MATH 420 Geometry (4)
Topics in Euclidean and non-Euclidean geometry are discussed. Particular emphasis is on the axiomatic approach in the study of geometry. Prerequisite: MATH 215.
MATH 430 Calculus on Manifolds (4)
Multivariable calculus including the inverse and implicit function theorems, manifolds (spaces that locally resemble Euclidean space), differential forms, and Stokes' Theorem for compact, oriented k-manifolds. Prerequisite: MATH 210 and MATH 215.
MATH 444 Independent Study (2 or 4)
An opportunity for advanced students to pursue topics of special interest. Prerequisite: Professor consent and prerequisite override required.

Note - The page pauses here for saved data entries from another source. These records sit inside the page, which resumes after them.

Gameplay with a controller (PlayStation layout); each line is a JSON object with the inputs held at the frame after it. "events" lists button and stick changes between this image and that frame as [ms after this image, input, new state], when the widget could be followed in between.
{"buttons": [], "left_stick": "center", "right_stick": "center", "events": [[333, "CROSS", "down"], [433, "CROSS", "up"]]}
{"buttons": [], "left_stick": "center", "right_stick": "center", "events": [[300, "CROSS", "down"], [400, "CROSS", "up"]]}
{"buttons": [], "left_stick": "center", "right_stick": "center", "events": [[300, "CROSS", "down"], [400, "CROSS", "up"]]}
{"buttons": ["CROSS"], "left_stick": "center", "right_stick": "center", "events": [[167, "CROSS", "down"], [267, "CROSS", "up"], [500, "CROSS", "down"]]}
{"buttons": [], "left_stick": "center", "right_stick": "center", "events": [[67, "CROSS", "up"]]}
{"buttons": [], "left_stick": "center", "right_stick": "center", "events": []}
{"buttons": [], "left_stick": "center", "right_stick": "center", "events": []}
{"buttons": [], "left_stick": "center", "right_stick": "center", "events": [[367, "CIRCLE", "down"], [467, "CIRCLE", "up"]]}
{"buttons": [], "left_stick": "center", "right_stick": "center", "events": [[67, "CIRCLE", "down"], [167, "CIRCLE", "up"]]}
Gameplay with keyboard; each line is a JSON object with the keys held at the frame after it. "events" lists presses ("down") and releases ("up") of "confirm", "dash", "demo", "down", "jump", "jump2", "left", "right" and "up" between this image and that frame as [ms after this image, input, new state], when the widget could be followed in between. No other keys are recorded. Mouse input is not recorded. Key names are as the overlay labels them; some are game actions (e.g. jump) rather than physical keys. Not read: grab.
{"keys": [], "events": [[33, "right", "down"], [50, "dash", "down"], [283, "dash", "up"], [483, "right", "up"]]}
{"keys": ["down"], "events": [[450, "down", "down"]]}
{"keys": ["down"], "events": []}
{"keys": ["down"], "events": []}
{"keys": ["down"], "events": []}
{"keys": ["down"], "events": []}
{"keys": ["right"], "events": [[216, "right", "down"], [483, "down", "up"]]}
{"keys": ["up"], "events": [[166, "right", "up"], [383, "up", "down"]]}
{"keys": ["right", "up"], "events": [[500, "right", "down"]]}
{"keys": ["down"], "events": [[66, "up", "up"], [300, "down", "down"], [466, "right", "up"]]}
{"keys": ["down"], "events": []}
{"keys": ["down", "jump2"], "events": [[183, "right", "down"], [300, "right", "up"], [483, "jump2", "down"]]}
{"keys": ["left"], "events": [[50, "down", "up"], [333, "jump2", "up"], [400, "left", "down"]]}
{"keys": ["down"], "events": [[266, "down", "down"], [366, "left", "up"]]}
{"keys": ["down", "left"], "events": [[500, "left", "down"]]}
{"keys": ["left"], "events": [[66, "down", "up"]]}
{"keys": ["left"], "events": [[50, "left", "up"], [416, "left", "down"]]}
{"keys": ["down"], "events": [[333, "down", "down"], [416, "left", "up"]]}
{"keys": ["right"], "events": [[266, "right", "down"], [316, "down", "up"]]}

STAT 204 Elementary Statistics (4)
An introduction to statistics covering these topics: probability, binomial and normal distributions, mean, median, variance, standard deviation, the distinction between sample and population, t-distribution, hypothesis testing, confidence intervals, and linear regression. Not open for credit with ECON 201.
STAT 214 Statistical Modeling (4)
This course focuses on choosing, fitting, assessing, and using statistical models. Topics include simple and multiple linear regression, logistic regression, and multifactor analysis of variance. Intended for students in the physical, natural or social sciences. Prerequisite: STAT 204.